[Supplied material — start]

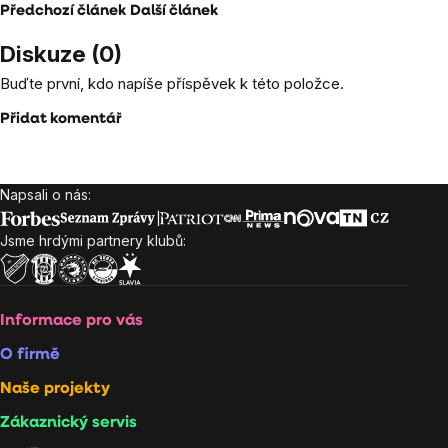
Předchozí článek
Další článek
Diskuze (0)
Buďte první, kdo napíše příspěvek k této položce.
Přidat komentář
Napsali o nás:
Zápatí
Jsme hrdými partnery klubů:
Informace pro vás
O firmě
Naše projekty
Zákaznický servis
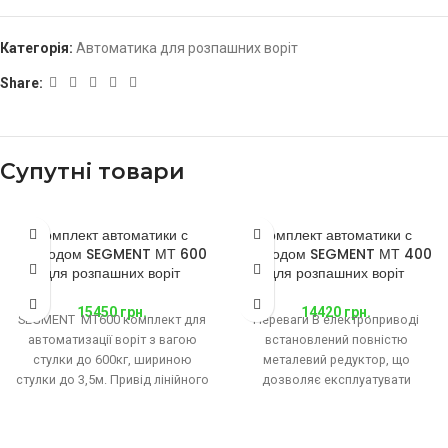
Категорія:
Автоматика для розпашних воріт
Share:
Супутні товари
Комплект автоматики с
Комплект автоматики с
приводом SEGMENT МТ 600
приводом SEGMENT МТ 400
для розпашних воріт
для розпашних воріт
15450
грн.
14420
грн.
SEGMENT MT600 комплект для
Переваги В електроприводі
автоматизації воріт з вагою
встановлений повністю
стулки до 600кг, шириною
металевий редуктор, що
стулки до 3,5м. Привід лінійного
дозволяє експлуатувати
типу 230В інтенсивність
пристрій в умовах різких
перепадів температур і при
сильних поривах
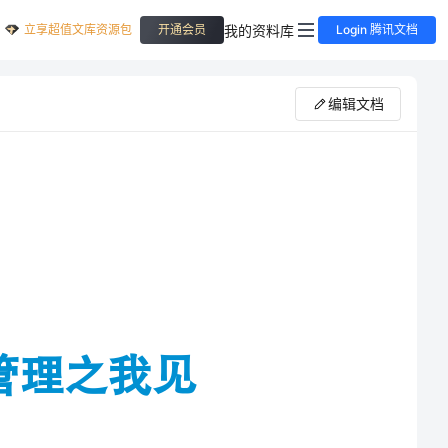
立享超值文库资源包
我的资料库
开通会员
Login 腾讯文档
编辑文档
其安全与否事关全矿。多年
为做好液化气库的安全管理，制定了一系列措施，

[Supplied material — finish]

■ Assignment ■
Please state the number of lines in the listing that include the word "приводом", with no other words.

■ Written answer ■
2